With more people deciding to start their own business in January than in any other month (more than 55 per cent according to recent research conducted by Enterprise Nation), how can they ensure their business dreams become a reality, rather than just another statistic?

MORE TH>N BUSINESS, the direct insurance provider for small businesses across the UK, has devised the following ten steps to help start-ups put the right foundations in place for success:

1 Make the decision You’ve thought about it and talked about it… now you just have to act upon it. 2 Know your market Market research is essential to help you understand the competition in your market and then determine if there is enough demand to start up and grow your new business successfully in its first year. Many start-up companies are in danger of early failure because they don’t undertake basic or, indeed, any market research before they start.

3 Write a business plan This is the foundation of every new business. It should explain what your company does, describe the industry in which you operate, assess any risks you face, detail how you intend to manage your business, explain the financial requirements of your business, and also provide forecasts.

4 Find a good accountant A good accountant will be able to help you prepare your accounts and finances in a way that is acceptable to the tax offices, ensure that you pay the right amount of tax every year and also set up your bookkeeping system, as well as prepare budgets and cash flow forecasts, which you will have to show to your bank manager.

5 Find a good lawyer It is equally important that you find a trustworthy lawyer to help you get your documentation right, draft your terms and conditions of sale/purchase, employee service contracts and partnership agreements, etc. A properly drafted business agreement can save a lot of arguments and expense later. 6 Find a good insurer Protect yourself from the unexpected, understand your business needs and find an insurance provider that can offer you tailored products and solutions that will cover the specific needs of your company.

For example, MORE TH>N BUSINESS puts the average cost of a fire claim at £26,000, but the actual cost to business can be even larger: 80 per cent of small businesses affected by a fire will not be trading a year later, so insurance is vitally important.

When considering starting a business you should also be aware that certain insurance is mandatory – such as Employers’ Liability Insurance – and that some companies and customers will not be willing to do business with you unless you have other insurance in place, such as Public Liability and Professional Indemnity insurance. 7 Invest in IT to stay ahead of competition Find reliable IT support and an established graphic designer to launch your website. According to the Department for Business, Enterprise and Regulatory Reform, e-business can really drive up commercial and operational value, delivering benefits to customers and employees.

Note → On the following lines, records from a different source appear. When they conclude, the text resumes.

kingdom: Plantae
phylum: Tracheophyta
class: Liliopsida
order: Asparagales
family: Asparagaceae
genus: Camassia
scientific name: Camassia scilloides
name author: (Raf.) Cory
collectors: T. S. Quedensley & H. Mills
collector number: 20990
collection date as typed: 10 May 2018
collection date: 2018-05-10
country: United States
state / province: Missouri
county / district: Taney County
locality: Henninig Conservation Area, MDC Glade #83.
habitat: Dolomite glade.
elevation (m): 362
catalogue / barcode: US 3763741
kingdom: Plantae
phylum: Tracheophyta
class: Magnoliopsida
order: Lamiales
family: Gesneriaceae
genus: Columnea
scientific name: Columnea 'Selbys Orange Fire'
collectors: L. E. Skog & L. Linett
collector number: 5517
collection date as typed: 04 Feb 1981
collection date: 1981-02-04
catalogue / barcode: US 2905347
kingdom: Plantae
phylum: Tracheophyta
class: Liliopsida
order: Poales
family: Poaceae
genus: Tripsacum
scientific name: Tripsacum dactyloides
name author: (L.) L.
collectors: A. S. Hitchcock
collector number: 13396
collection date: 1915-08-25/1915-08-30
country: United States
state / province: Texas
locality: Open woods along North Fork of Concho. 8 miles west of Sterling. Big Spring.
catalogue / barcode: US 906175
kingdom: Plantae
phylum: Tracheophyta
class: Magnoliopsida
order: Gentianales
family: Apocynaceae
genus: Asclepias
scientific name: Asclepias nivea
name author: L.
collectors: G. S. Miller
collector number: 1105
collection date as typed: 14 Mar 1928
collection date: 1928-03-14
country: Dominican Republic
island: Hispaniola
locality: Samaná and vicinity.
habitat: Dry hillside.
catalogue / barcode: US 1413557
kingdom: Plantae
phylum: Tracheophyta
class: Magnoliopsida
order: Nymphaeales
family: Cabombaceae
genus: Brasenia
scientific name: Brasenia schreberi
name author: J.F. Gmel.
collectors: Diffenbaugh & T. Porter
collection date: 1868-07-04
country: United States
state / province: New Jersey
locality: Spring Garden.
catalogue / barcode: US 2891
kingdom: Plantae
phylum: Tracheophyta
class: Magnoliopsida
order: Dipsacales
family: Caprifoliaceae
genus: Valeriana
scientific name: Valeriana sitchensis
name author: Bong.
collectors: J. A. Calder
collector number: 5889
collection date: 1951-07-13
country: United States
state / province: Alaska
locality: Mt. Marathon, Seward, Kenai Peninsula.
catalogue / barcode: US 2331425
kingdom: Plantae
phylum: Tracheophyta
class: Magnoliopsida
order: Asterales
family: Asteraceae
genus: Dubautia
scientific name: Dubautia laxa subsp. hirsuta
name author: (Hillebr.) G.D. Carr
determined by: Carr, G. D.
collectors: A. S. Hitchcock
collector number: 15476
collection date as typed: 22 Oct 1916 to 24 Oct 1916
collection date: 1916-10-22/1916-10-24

8 Manage your time carefully Time is money and when you’ve just launched your business, every second matters. So, set some clear deadlines for the implementation of your plan and try to stick to them to ensure that you’re always on target!

9 Look into PR and marketing PR and marketing are extremely useful tools for promoting your business and communicating your offering to potential customers, targeting the right people with the right message and building credibility. 10 Network, network, network Get involved in industry events, get to know your customers, let your friends know about your business. Word of mouth is extremely powerful and costs absolutely nothing.